Caturthaḥ paṭalaḥ (Mudrā) · Verso 8

पुनः प्रलीयते तस्यां कालाग्न्यादिशिवात्मकम्।

punaḥ pralīyate tasyāṃ kālāgnyādiśivātmakam|

Aunque hubiera matado a su maestro, bebido vino, cometido robo o violado el lecho de su preceptor, tampoco estas faltas lo manchan en virtud de esta mudrā.

Este verso amplía la lista de transgresiones imperdonables: matar al propio gurú, consumir alcohol, robar y cometer adulterio con la consorte del maestro. Estos cuatro actos constituyen en la tradición brahminica las llamadas mahāpātaka —grandes caídas morales— que normalmente generan karma irredimible. La mudrā los anula todos.

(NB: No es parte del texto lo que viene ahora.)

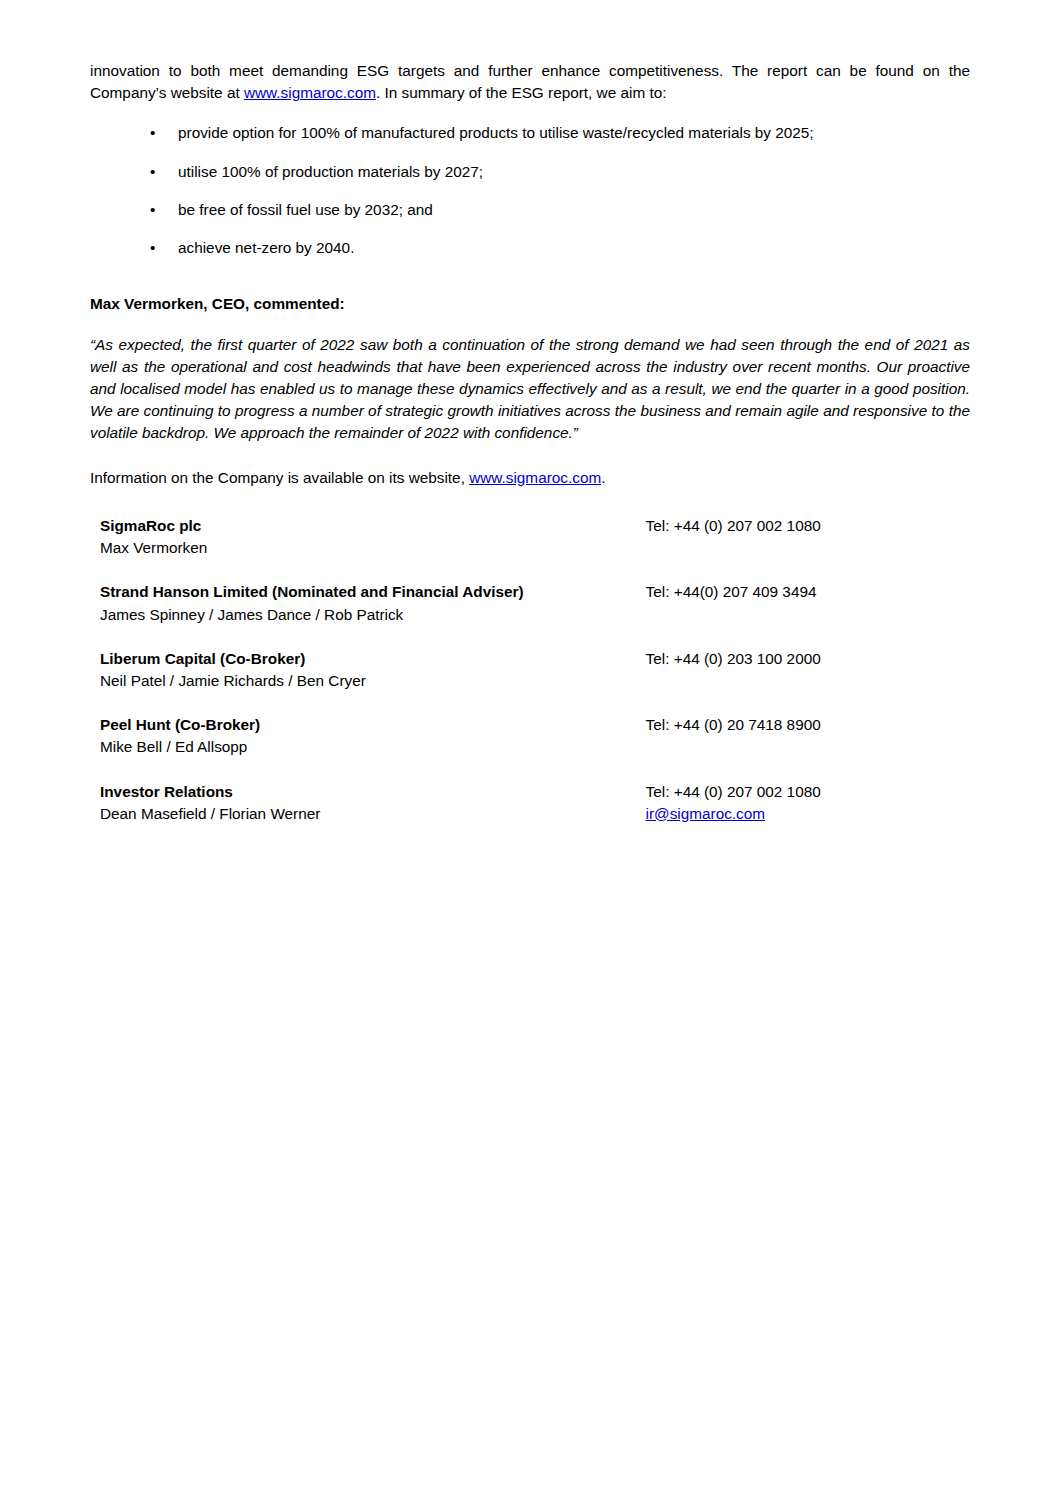innovation to both meet demanding ESG targets and further enhance competitiveness. The report can be found on the Company’s website at www.sigmaroc.com. In summary of the ESG report, we aim to:
provide option for 100% of manufactured products to utilise waste/recycled materials by 2025;
utilise 100% of production materials by 2027;
be free of fossil fuel use by 2032; and
achieve net-zero by 2040.
Max Vermorken, CEO, commented:
“As expected, the first quarter of 2022 saw both a continuation of the strong demand we had seen through the end of 2021 as well as the operational and cost headwinds that have been experienced across the industry over recent months. Our proactive and localised model has enabled us to manage these dynamics effectively and as a result, we end the quarter in a good position. We are continuing to progress a number of strategic growth initiatives across the business and remain agile and responsive to the volatile backdrop. We approach the remainder of 2022 with confidence.”
Information on the Company is available on its website, www.sigmaroc.com.
| SigmaRoc plc Max Vermorken | Tel: +44 (0) 207 002 1080 |
| Strand Hanson Limited (Nominated and Financial Adviser) James Spinney / James Dance / Rob Patrick | Tel: +44(0) 207 409 3494 |
| Liberum Capital (Co-Broker) Neil Patel / Jamie Richards / Ben Cryer | Tel: +44 (0) 203 100 2000 |
| Peel Hunt (Co-Broker) Mike Bell / Ed Allsopp | Tel: +44 (0) 20 7418 8900 |
| Investor Relations Dean Masefield / Florian Werner | Tel: +44 (0) 207 002 1080 ir@sigmaroc.com |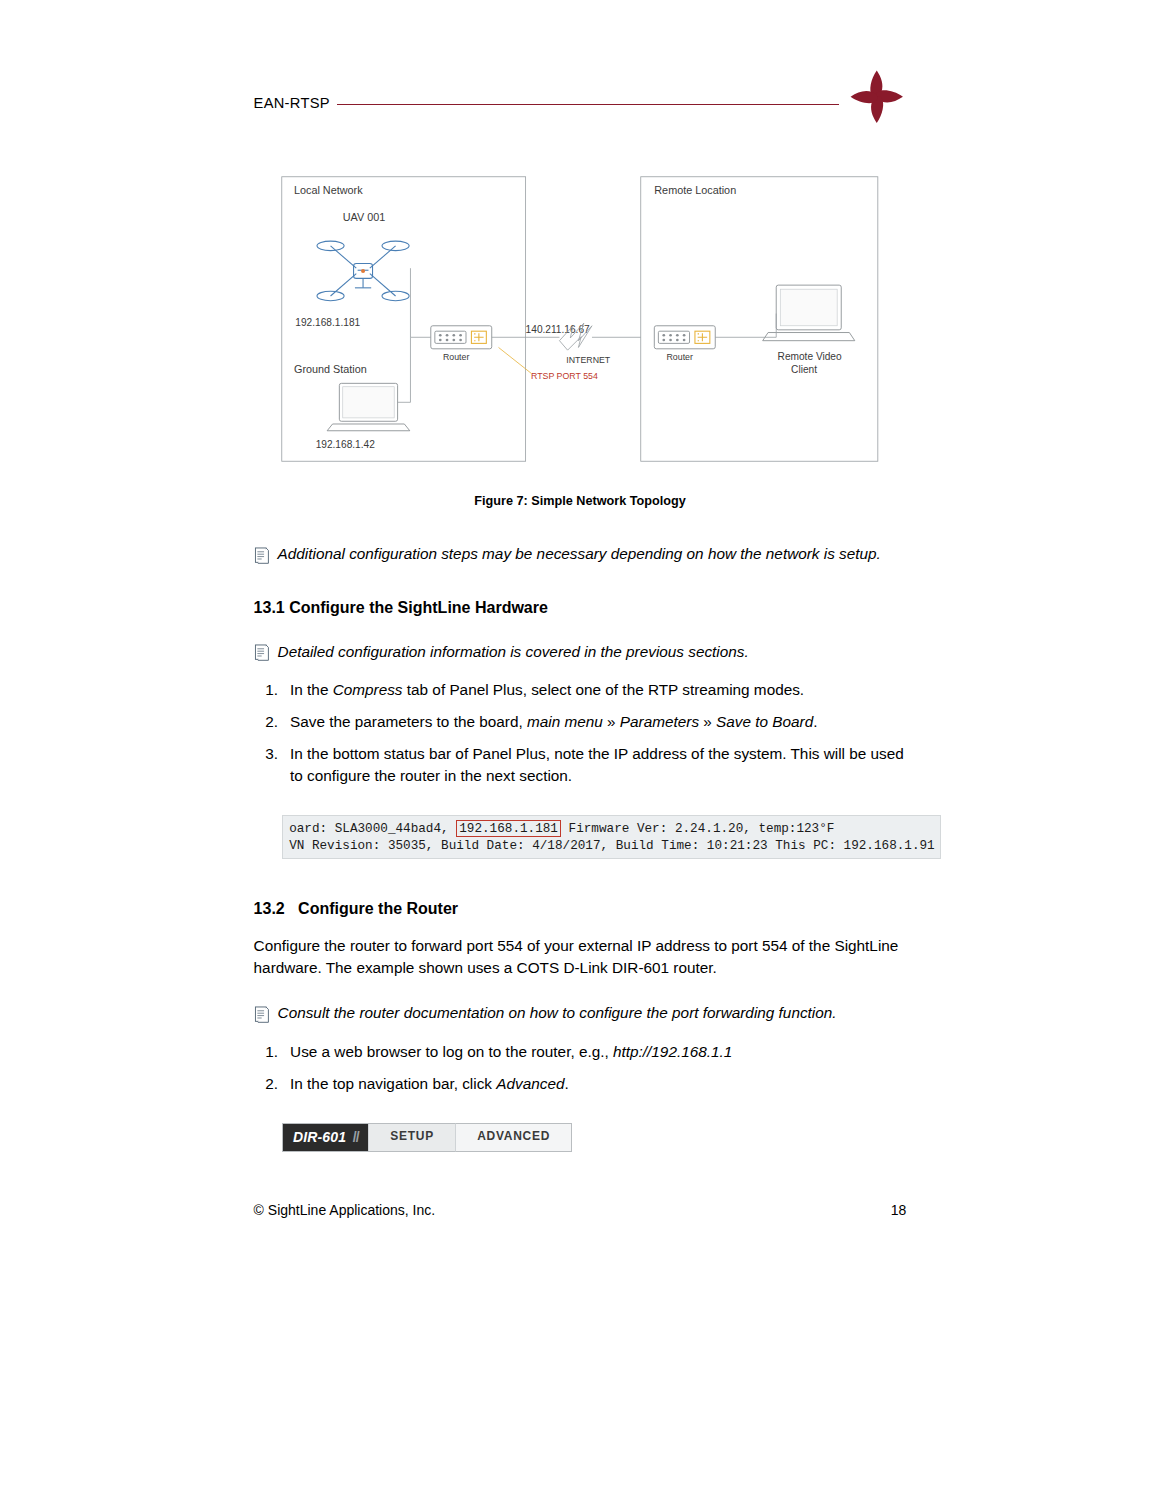EAN-RTSP
Local Network Remote Location UAV 001 192.168.1.181 Router Ground Station 192.168.1.42 140.211.16.67 INTERNET RTSP PORT 554 Router Remote Video Client
Figure 7: Simple Network Topology
Additional configuration steps may be necessary depending on how the network is setup.
13.1 Configure the SightLine Hardware
Detailed configuration information is covered in the previous sections.
In the Compress tab of Panel Plus, select one of the RTP streaming modes.
Save the parameters to the board, main menu » Parameters » Save to Board.
In the bottom status bar of Panel Plus, note the IP address of the system. This will be used to configure the router in the next section.
oard: SLA3000_44bad4, 192.168.1.181 Firmware Ver: 2.24.1.20, temp:123°F
VN Revision: 35035, Build Date: 4/18/2017, Build Time: 10:21:23 This PC: 192.168.1.91
13.2 Configure the Router
Configure the router to forward port 554 of your external IP address to port 554 of the SightLine hardware. The example shown uses a COTS D-Link DIR-601 router.
Consult the router documentation on how to configure the port forwarding function.
Use a web browser to log on to the router, e.g., http://192.168.1.1
In the top navigation bar, click Advanced.
DIR-601//
SETUP
ADVANCED
© SightLine Applications, Inc.
18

La expresión gurutalpaga (quien viola el lecho del preceptor) es especialmente cargada. El término talpa designa el lecho conyugal, y este acto representaba la máxima traición a la relación sagrada entre discípulo y maestro (guru-śiṣya). Que la Yoni Mudrā purifique incluso esto subraya su carácter de práctica que opera más allá de las categorías morales convencionales.

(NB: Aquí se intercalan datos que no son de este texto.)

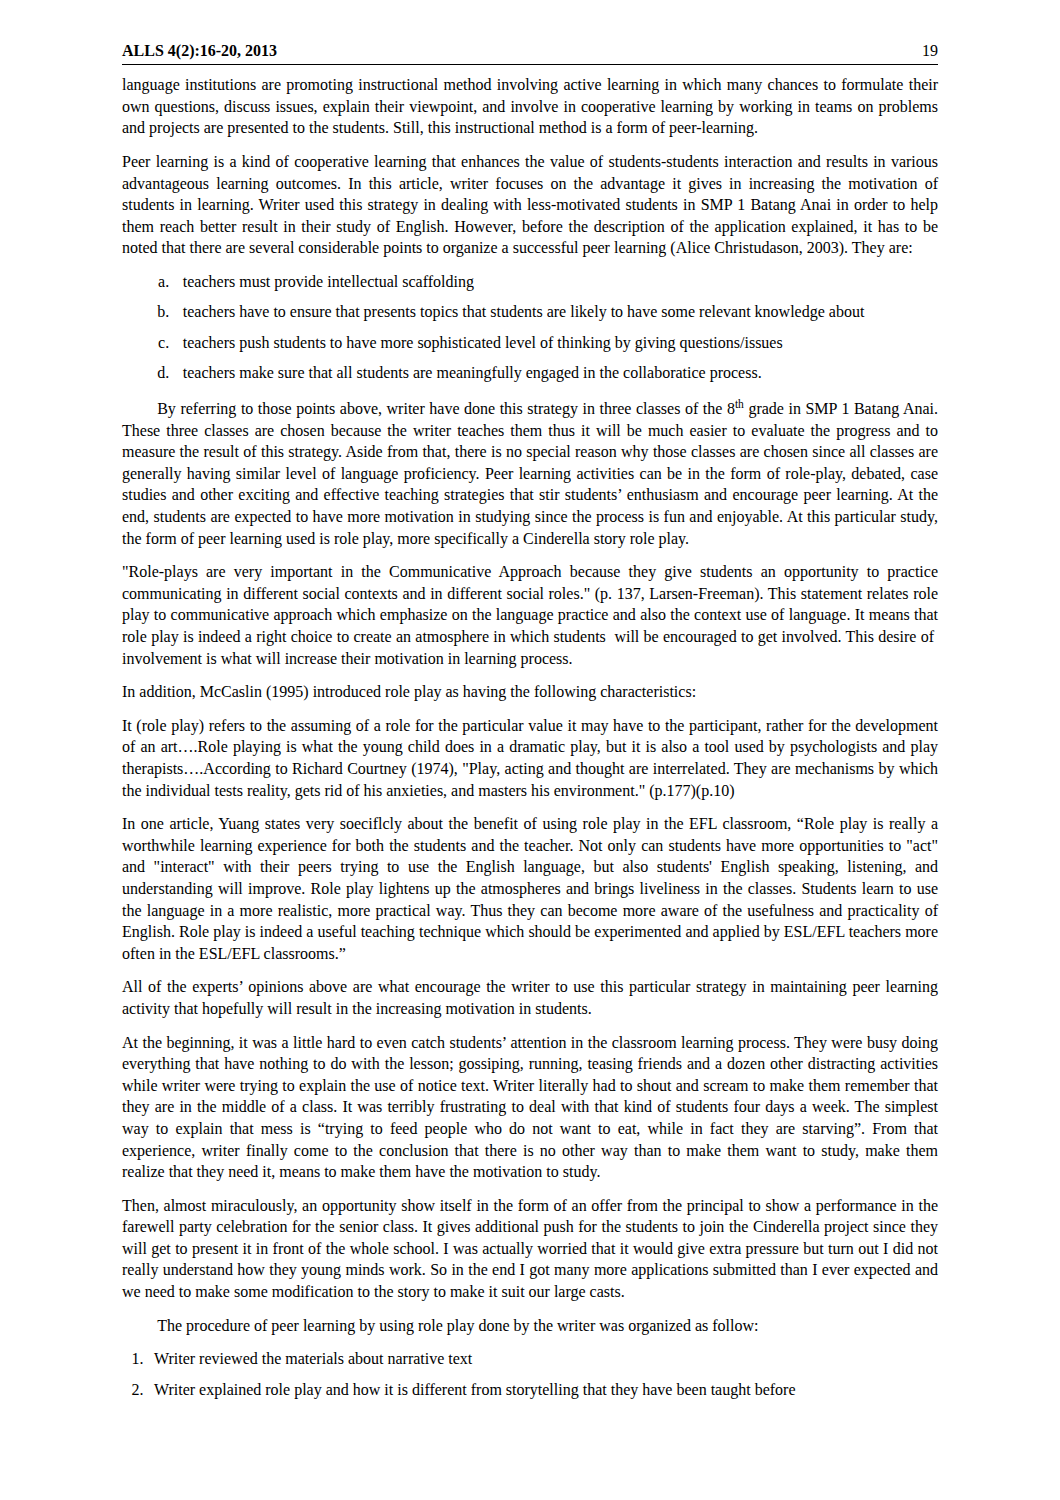ALLS 4(2):16-20, 2013 19
language institutions are promoting instructional method involving active learning in which many chances to formulate their own questions, discuss issues, explain their viewpoint, and involve in cooperative learning by working in teams on problems and projects are presented to the students. Still, this instructional method is a form of peer-learning.
Peer learning is a kind of cooperative learning that enhances the value of students-students interaction and results in various advantageous learning outcomes. In this article, writer focuses on the advantage it gives in increasing the motivation of students in learning. Writer used this strategy in dealing with less-motivated students in SMP 1 Batang Anai in order to help them reach better result in their study of English. However, before the description of the application explained, it has to be noted that there are several considerable points to organize a successful peer learning (Alice Christudason, 2003). They are:
teachers must provide intellectual scaffolding
teachers have to ensure that presents topics that students are likely to have some relevant knowledge about
teachers push students to have more sophisticated level of thinking by giving questions/issues
teachers make sure that all students are meaningfully engaged in the collaboratice process.
By referring to those points above, writer have done this strategy in three classes of the 8th grade in SMP 1 Batang Anai. These three classes are chosen because the writer teaches them thus it will be much easier to evaluate the progress and to measure the result of this strategy. Aside from that, there is no special reason why those classes are chosen since all classes are generally having similar level of language proficiency. Peer learning activities can be in the form of role-play, debated, case studies and other exciting and effective teaching strategies that stir students’ enthusiasm and encourage peer learning. At the end, students are expected to have more motivation in studying since the process is fun and enjoyable. At this particular study, the form of peer learning used is role play, more specifically a Cinderella story role play.
"Role-plays are very important in the Communicative Approach because they give students an opportunity to practice communicating in different social contexts and in different social roles." (p. 137, Larsen-Freeman). This statement relates role play to communicative approach which emphasize on the language practice and also the context use of language. It means that role play is indeed a right choice to create an atmosphere in which students will be encouraged to get involved. This desire of involvement is what will increase their motivation in learning process.
In addition, McCaslin (1995) introduced role play as having the following characteristics:
It (role play) refers to the assuming of a role for the particular value it may have to the participant, rather for the development of an art….Role playing is what the young child does in a dramatic play, but it is also a tool used by psychologists and play therapists….According to Richard Courtney (1974), "Play, acting and thought are interrelated. They are mechanisms by which the individual tests reality, gets rid of his anxieties, and masters his environment." (p.177)(p.10)
In one article, Yuang states very soeciflcly about the benefit of using role play in the EFL classroom, “Role play is really a worthwhile learning experience for both the students and the teacher. Not only can students have more opportunities to "act" and "interact" with their peers trying to use the English language, but also students' English speaking, listening, and understanding will improve. Role play lightens up the atmospheres and brings liveliness in the classes. Students learn to use the language in a more realistic, more practical way. Thus they can become more aware of the usefulness and practicality of English. Role play is indeed a useful teaching technique which should be experimented and applied by ESL/EFL teachers more often in the ESL/EFL classrooms.”
All of the experts’ opinions above are what encourage the writer to use this particular strategy in maintaining peer learning activity that hopefully will result in the increasing motivation in students.
At the beginning, it was a little hard to even catch students’ attention in the classroom learning process. They were busy doing everything that have nothing to do with the lesson; gossiping, running, teasing friends and a dozen other distracting activities while writer were trying to explain the use of notice text. Writer literally had to shout and scream to make them remember that they are in the middle of a class. It was terribly frustrating to deal with that kind of students four days a week. The simplest way to explain that mess is “trying to feed people who do not want to eat, while in fact they are starving”. From that experience, writer finally come to the conclusion that there is no other way than to make them want to study, make them realize that they need it, means to make them have the motivation to study.
Then, almost miraculously, an opportunity show itself in the form of an offer from the principal to show a performance in the farewell party celebration for the senior class. It gives additional push for the students to join the Cinderella project since they will get to present it in front of the whole school. I was actually worried that it would give extra pressure but turn out I did not really understand how they young minds work. So in the end I got many more applications submitted than I ever expected and we need to make some modification to the story to make it suit our large casts.
The procedure of peer learning by using role play done by the writer was organized as follow:
Writer reviewed the materials about narrative text
Writer explained role play and how it is different from storytelling that they have been taught before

La acumulación de ejemplos en los versos 7 y 8 sigue una retórica tántrica deliberada de antinomismo: enumerar lo más prohibido para afirmar que la realización espiritual genuina trasciende el sistema de pureza e impureza. No es una invitación a la transgresión moral, sino una declaración sobre la naturaleza del estado de liberación.